Na semana passada, contei que fui entrevistada por uma repórter que trazia, além de lápis e papel, olhos azuis ou verdes, cabelos louros, nada chamuscados pelas lides da cozinha. É que ela atua em todos os setores, entrevista sobre o que lhe interessa, e a cozinha a estava deixando intrigada.
Quase todas as pautas eram sobre o assunto. Onde andariam outros heróis que não chefs, desde quando a malha colada do Super-Homem fora substituída pela calça xadrezinha do chef? Não pude responder a tudo e aqui vai o restante.
E os realities shows de chefs? Um mistério, porque neles não se aprende a cozinhar, mas concordo que se aprende a dizer “sim, chef”, para não se tomar uma frigideira no ouvido. Então, ali, o programa não é de comida, é de competição.
E tenho uma hipótese sobre os programas que se repetem exatamente do mesmo jeito, como o do Gordon Ramsay, aquele que conserta restaurantes falidos.
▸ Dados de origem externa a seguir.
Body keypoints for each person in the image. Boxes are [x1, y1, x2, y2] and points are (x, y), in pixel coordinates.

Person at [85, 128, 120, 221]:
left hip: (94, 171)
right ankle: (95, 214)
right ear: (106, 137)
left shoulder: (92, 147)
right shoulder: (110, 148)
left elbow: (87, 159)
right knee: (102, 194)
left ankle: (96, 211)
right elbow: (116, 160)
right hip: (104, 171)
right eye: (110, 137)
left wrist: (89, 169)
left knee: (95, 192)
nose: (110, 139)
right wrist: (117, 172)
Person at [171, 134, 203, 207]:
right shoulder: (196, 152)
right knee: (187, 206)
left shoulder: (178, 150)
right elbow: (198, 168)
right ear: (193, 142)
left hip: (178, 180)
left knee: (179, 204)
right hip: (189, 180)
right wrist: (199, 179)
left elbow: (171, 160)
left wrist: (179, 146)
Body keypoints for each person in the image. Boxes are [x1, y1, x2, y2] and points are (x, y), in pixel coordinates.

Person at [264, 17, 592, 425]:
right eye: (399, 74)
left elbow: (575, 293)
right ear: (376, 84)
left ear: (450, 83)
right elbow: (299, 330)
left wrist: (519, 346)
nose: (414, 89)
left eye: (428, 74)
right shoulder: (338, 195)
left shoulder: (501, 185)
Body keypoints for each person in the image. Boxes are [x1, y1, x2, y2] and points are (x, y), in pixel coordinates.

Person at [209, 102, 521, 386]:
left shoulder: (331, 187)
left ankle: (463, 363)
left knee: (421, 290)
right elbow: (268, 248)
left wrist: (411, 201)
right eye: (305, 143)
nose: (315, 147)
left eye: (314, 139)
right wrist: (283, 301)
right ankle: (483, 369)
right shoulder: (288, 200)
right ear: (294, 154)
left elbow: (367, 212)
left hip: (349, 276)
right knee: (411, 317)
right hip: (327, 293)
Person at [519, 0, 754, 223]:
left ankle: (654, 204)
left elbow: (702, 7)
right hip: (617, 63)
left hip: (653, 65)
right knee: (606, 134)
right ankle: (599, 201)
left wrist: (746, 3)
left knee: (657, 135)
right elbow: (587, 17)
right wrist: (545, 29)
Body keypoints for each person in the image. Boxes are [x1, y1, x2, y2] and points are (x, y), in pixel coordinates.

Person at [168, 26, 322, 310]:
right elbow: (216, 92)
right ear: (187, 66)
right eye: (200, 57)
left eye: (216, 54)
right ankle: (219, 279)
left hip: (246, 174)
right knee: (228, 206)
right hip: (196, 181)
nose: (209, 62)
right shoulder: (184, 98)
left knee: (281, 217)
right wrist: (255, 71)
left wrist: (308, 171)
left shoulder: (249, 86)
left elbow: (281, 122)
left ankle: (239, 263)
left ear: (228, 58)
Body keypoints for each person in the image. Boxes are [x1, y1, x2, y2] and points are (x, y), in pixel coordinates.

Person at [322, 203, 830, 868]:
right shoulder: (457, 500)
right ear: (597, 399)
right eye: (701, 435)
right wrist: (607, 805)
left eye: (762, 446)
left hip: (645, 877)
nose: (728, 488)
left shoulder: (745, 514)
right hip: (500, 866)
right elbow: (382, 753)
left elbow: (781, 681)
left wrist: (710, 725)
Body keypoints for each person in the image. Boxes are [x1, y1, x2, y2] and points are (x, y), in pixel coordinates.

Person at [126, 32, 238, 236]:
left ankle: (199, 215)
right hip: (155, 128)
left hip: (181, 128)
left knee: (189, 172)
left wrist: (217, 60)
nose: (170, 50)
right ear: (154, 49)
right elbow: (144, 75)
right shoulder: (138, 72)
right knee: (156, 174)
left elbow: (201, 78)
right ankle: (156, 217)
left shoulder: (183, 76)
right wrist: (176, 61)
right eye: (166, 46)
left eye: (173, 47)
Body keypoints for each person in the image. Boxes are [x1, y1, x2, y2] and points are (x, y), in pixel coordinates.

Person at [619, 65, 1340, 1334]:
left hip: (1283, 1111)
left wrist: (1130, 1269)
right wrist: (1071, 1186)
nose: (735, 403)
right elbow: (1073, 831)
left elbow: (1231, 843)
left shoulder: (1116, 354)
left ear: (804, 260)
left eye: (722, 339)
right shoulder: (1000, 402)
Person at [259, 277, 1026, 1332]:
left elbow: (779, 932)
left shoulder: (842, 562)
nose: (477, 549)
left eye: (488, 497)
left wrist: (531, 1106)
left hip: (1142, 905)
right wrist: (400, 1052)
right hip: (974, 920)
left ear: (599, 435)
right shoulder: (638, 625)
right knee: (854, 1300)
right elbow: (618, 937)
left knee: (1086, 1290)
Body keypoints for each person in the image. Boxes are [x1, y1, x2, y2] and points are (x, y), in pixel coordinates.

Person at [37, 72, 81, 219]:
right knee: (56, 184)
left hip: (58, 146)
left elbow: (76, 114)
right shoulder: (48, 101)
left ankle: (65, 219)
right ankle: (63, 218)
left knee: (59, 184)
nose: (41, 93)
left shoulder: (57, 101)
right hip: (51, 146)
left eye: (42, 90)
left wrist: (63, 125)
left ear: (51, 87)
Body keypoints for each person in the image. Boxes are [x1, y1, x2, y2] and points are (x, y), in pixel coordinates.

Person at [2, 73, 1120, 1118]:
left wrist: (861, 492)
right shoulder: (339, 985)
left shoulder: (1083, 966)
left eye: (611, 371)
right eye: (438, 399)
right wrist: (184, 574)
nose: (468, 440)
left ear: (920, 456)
O roteiro é exatamente o mesmo, o mesmo timing, ele chega à cidade, entra no restaurante, vê que num lugar onde há um mar gigantesco na porta o dono do restaurante só serve cabrito congelado e muda o menu para ostras e vermelhos e outro peixinho vadio que nade por ali.
O dono quase se mata com as modificações, o cozinheiro bate a porta e vai embora. Mas, quando dentro de três meses Ramsay volta, pode-se escutar hummm, hummm de gostosura na boca dos clientes. E o cofrinho do caixa está barrigudo, se arrebentando de euros.
E assistimos. Os cozinheiros atores são surpreendentemente bons, o Ramsay atua melhor do que cozinha, e o resto é a satisfação de nossa parte infantil, sabe quando a mãe pula uma linha do “Chapeuzinho Vermelho” e a criança quase dormindo sobressalta, chorando? Nós, os do sofá, somos assim também.
Imagine se um dia nos puséssemos a ver o programa e, quando os garçons trouxessem a comida da casa para o chef provar, ele achasse tudo uma delícia, comentando que não teria nada a fazer lá, que o problema deveria estar em outro lugar? Começaríamos a chorar como os bebês, com certeza.
No mais, assistimos a coisas que nos interessam. Quem não gosta de comer? Quem gosta de matar um peru e assar para o jantar? Então vemos o Jamie Oliver matar os perus do seu quintal, perus que ele nomeou e criou com suas crianças, e ficamos felizes por ter que ser ele a executar os bichos e não nós que compramos o peito enrolado em plástico no mercado.
E o momento é de muita reflexão sobre a cozinha e sobre todo o resto. A cozinha sofreu um bocado com sua medicalização e confundiu os assuntos. E ainda tem a nutrição com maiúscula.
Sugeri que a Luara lesse “Culture in a Liquid Modern World” (Zigmunt Baum), um livro pequenino e fácil. Vai achar que todos no mundo, não só os cozinheiros, estão nesse impasse de não ter “receitas”, livres como pássaros na gaiola.
A ideia dele é que todas as normas que antes cultivávamos passaram por um poderoso liquidificador e tornaram-se massinha de jardim de infância em nossas mãos. Ainda estamos brincando com elas. Até aprender tudo de novo.